## Task description
Say how many lines below have "récompense" in them, giving the number alone.

[Available records Boundary: Start]

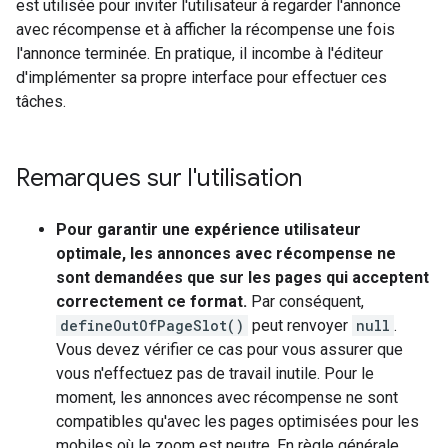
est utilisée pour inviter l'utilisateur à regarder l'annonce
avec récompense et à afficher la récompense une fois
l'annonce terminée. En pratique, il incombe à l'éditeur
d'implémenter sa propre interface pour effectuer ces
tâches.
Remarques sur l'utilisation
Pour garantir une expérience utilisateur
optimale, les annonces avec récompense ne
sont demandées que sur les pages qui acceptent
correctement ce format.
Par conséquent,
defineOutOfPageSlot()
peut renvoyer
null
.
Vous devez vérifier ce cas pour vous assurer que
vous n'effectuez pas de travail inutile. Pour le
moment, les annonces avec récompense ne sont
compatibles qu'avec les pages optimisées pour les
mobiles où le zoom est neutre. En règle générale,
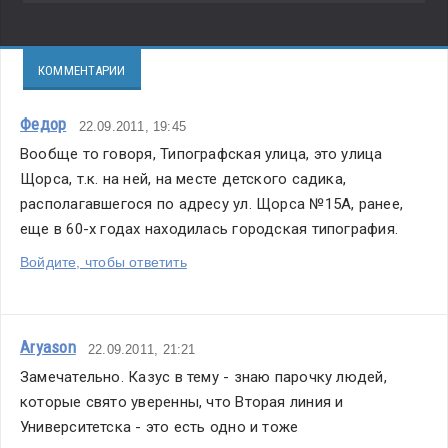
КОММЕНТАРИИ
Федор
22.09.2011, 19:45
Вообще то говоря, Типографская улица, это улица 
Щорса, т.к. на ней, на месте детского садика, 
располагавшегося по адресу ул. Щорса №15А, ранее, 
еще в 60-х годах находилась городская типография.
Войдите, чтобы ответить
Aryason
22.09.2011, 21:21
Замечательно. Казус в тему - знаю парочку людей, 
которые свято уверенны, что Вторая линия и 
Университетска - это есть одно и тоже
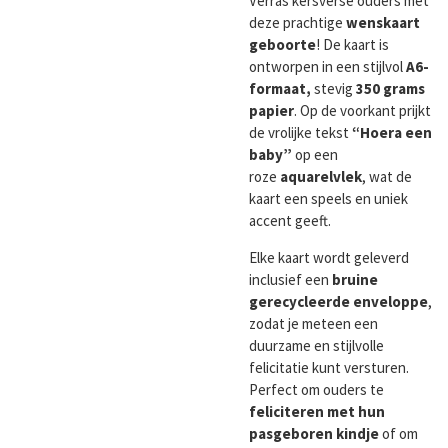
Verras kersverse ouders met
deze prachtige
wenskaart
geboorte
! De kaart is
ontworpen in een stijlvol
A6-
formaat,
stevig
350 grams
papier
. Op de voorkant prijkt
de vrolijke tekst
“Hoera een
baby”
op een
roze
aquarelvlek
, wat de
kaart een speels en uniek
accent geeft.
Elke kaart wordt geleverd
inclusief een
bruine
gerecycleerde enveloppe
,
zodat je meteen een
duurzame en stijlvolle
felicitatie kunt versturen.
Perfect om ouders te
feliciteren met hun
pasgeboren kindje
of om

[Available records Boundary: End]
[Available records Boundary: Start]

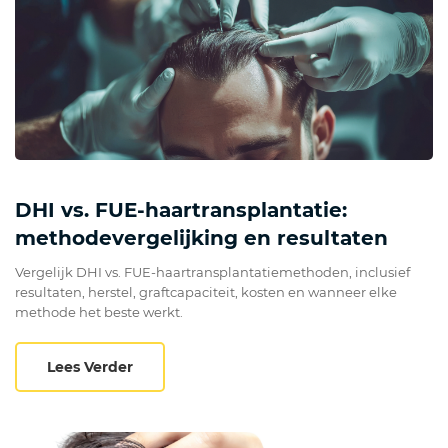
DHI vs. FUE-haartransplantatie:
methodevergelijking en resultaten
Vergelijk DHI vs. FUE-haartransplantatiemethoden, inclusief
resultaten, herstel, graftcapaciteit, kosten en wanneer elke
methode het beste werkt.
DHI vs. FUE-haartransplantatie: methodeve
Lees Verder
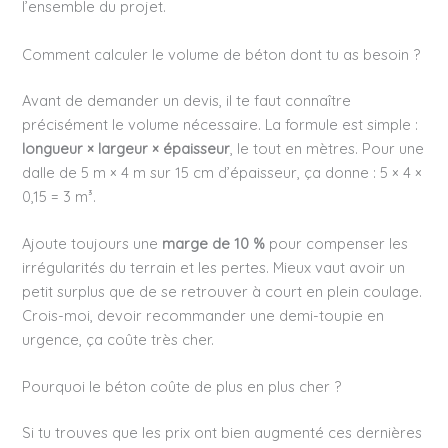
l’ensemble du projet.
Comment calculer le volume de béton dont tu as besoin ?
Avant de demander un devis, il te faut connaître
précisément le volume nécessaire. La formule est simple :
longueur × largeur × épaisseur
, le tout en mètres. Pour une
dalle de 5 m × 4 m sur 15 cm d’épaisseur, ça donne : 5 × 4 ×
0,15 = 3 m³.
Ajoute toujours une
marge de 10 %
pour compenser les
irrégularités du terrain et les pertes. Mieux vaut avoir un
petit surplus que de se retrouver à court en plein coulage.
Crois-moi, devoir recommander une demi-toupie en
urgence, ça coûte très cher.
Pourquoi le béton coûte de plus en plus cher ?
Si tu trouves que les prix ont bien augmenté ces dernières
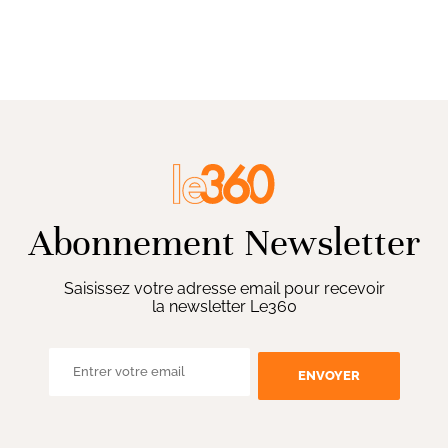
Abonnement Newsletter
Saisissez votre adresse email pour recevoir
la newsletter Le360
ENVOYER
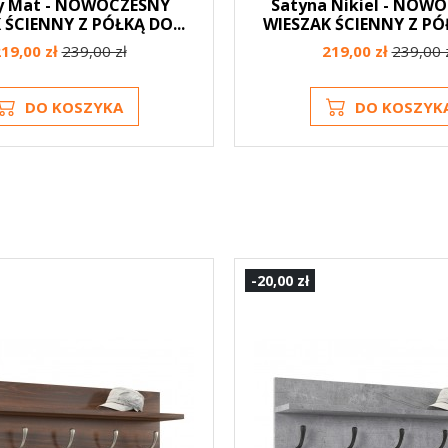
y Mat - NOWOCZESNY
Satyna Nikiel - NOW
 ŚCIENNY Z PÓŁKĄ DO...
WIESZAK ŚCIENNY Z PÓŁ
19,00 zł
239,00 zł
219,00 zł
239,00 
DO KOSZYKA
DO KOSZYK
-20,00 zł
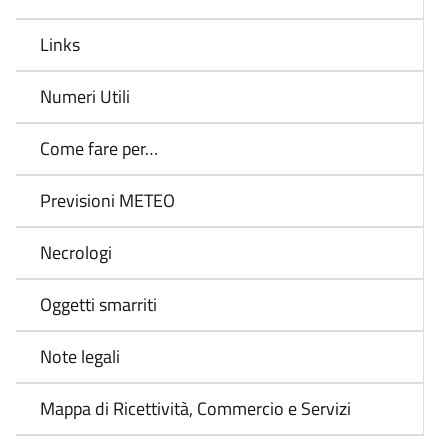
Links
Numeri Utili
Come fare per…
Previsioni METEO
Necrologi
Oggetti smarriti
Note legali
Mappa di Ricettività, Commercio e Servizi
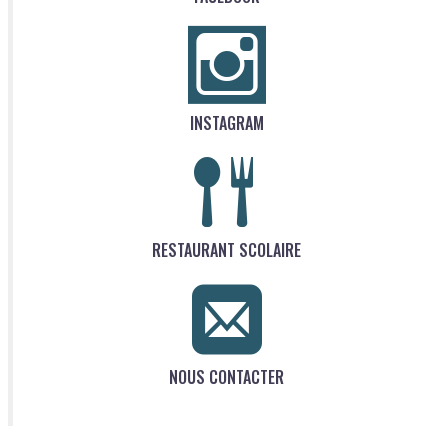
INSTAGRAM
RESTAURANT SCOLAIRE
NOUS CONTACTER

[Available records Boundary: End]
[Available records Boundary: Start]

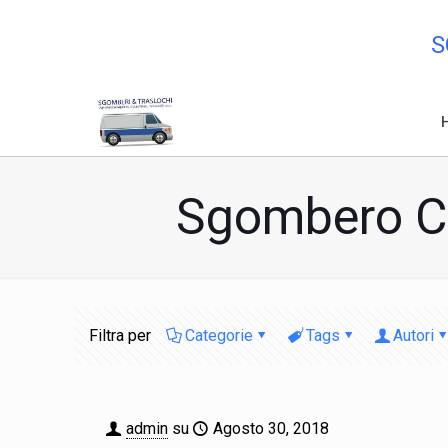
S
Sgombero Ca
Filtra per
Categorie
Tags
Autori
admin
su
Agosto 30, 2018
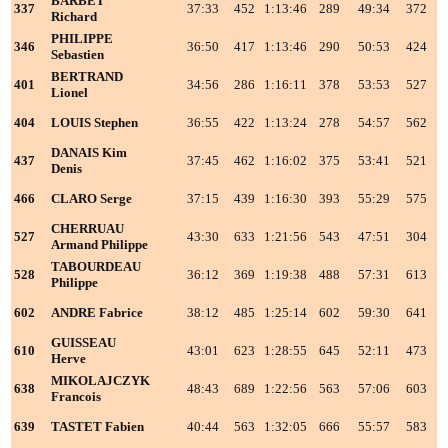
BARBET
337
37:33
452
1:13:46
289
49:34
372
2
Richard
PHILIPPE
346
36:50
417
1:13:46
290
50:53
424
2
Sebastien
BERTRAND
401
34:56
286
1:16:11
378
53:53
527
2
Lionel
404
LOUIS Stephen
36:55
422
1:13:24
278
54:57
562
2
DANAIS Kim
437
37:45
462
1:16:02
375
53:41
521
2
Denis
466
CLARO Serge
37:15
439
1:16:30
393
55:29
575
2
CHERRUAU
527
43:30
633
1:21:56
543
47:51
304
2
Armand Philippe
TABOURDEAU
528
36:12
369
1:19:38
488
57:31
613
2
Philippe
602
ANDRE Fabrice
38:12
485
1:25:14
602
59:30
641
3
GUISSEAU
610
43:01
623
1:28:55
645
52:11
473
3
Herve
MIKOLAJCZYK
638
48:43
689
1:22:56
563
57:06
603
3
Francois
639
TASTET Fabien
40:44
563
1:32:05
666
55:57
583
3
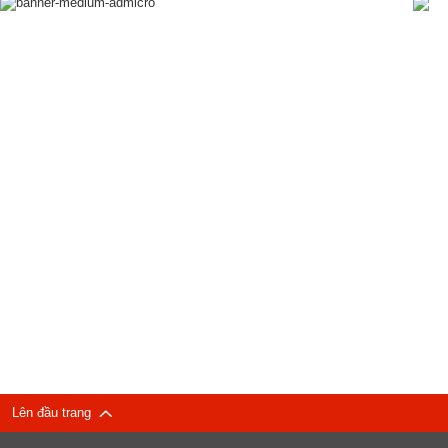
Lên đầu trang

[Available records Boundary: End]

## Response
3